Work request 1:
In the passage on LCM treatment, in what share of patients with clearly refractory SE did LCM terminate SE?
Work request 2:
Carry the passage on LCM treatment further, picking up after its last sentence.

Supplied passage:
In our series, LCM was used mainly after failure of benzodiazepines, levetiracetam and phenytoin. Therefore, most of the patients would have to be classified as ‘refractory’ according to the commonly used definition (1, 6). This may explain that the overall success rate was lower than in the Veteran’s affairs (VA) study (7), which included mainly untreated patients. In several recent retrospective case series on IV levetiracetam response rates of about 70% were found, but many patients received IV levetiracetam as first-line therapy before or immediately after administration of benzodiazepines (8–11). Our subgroup analysis demonstrates that the earlier LCM was administered, the higher were the chances of success. The subgroup treated with LCM directly after benzodiazepines or benzodiazepines plus levetiracetam showed a success rate similar to those reported for levetiracetam (8–11) or valproate (11, 12).
Even in clearly refractory SE, when used after adequate doses of benzodiazepines, levetiracetam and phenytoin, and even after failure of coma induction, LCM was able to terminate SE in 20% of these patients. Thus, one can assume that more aggressive therapy (coma induction) may have been prevented by using LCM even after failure of standard first- and second-line agents.
There were no relevant changes of heart rate, respiration/oxygenation or blood pressure associated with infusion of LCM in spite of the advanced age of the patients and the fast infusion rate documented in more than half of the patients. Almost all patients had received therapeutic doses of benzodiazepines, barbiturates, or propofol. Therefore, it was not possible to discern whether LCM significantly contributed to any decrease of consciousness seen during the course of the treatment. In addition, there was no local injection site reaction.

Data entries:
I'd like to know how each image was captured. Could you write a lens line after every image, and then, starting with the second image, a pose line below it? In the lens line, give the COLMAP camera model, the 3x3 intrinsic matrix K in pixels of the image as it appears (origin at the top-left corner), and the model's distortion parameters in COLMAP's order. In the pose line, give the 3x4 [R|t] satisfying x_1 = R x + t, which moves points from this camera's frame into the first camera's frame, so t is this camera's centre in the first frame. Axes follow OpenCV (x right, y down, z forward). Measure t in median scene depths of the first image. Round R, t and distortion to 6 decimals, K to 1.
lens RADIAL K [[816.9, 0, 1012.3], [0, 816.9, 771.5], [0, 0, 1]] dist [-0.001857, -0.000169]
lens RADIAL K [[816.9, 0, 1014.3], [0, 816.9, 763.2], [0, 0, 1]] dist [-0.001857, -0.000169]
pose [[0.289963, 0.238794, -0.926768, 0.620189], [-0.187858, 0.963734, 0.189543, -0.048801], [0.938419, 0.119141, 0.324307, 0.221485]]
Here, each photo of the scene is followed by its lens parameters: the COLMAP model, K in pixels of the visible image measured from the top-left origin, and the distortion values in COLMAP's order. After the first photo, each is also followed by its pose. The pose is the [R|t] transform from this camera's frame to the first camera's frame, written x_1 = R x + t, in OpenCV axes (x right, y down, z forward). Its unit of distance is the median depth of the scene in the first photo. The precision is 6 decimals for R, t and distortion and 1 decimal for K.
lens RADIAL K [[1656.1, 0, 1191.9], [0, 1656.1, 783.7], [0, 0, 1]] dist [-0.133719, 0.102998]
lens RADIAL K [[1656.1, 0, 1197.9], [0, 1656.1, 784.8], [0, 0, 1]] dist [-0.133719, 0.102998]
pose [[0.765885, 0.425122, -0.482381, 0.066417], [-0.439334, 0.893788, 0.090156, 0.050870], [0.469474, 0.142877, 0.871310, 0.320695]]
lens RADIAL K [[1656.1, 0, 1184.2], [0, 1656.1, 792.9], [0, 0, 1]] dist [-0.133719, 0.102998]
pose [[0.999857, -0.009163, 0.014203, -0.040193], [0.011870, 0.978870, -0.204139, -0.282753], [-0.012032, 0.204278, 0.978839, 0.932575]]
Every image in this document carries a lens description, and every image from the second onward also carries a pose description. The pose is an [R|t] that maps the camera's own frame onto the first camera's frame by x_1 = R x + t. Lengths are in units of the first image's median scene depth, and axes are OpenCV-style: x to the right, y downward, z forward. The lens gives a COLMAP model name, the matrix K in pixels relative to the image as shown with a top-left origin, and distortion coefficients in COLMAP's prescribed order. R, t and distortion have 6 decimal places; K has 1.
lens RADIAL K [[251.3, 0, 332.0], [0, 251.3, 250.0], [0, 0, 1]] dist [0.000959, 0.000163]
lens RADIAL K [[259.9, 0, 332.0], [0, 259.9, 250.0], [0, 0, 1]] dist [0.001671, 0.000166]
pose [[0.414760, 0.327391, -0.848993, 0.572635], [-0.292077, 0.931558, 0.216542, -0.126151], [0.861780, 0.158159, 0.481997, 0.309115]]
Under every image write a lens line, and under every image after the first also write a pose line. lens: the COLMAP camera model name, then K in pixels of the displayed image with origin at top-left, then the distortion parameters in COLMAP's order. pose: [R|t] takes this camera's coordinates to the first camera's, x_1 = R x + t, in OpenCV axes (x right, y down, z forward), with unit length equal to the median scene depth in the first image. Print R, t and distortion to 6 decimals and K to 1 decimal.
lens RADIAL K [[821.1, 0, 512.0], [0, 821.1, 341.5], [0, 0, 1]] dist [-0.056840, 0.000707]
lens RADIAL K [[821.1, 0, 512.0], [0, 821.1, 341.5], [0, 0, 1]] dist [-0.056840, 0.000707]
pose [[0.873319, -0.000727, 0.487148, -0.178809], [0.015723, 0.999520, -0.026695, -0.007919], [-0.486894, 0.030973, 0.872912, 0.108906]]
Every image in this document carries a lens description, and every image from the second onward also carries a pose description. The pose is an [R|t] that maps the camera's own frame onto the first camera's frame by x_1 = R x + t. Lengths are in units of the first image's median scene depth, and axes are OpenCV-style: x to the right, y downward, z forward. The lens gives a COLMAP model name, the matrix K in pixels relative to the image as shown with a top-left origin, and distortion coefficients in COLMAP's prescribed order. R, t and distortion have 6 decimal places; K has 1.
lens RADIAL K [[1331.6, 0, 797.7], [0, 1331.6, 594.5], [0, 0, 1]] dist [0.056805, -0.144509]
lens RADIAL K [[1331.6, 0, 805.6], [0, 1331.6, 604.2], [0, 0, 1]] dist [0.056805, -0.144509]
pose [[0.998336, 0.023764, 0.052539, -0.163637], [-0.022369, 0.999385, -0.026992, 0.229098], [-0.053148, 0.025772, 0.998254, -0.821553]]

Task answer 1:
20% of these patients.

Task answer 2:
There are several limitations to our study. First, the retrospective design limits the side-effect ascertainment. In addition, a selection bias may exist, i.e. LCM may have been administered to a selected group of patients, and more patients with successful outcome than patients in whom LCM has failed may have been included. However, these limitations are inherent to all retrospective series.
Lacosamide is currently not approved for treatment of SE. However, our data show that it may be an alternative treatment of SE when standard drugs fail or should be avoided. Prospective studies are urgently needed to assess its efficacy compared to standard drugs.
We thank Dr. Ch. Eggers, Department of Neurology with Stroke Unit, Hospital Barmherzige Brüder Linz, for his helpful comments on the manuscript.
Dr. Kellinghaus received honoraria and travel support from UCB, Eisai, Pfizer, Desitin, Novartis and Sanofi-Aventis. Dr. Berning received honoraria and travel support from UCB. Dr. Rosenow received honoraria, research grants and travel support from UCB. He received honoraria from Eisai, Pfizer, Desitin, Novartis and Sanofi-Aventis. Dr Rossetti received research support from Pfizer, AstraZeneca and UCB, and honoraria from UCB, Eisai, and Janssen-Cilag. Dr. Tilz received honoraria Eisai and travel support from Biogen-Idec, Eisai, Lundbeck, Merck-Serono, Sanofi-Aventis and UCB. Dr. Trinka has received speaker honoraria from UCB Pharma and Eisai; he served on scientific advisory boards for UCB, Eisai, J&J and Medtronics; Dr. Trinka received funding for a conference trip by UCB Austria as well as travel expenses and honoraria for lectures or educational activities not funded by industry. Dr. Trinka is a member of UCB Speakers Bureau. Dr. Immisch and Dr. Larch report no disclosures.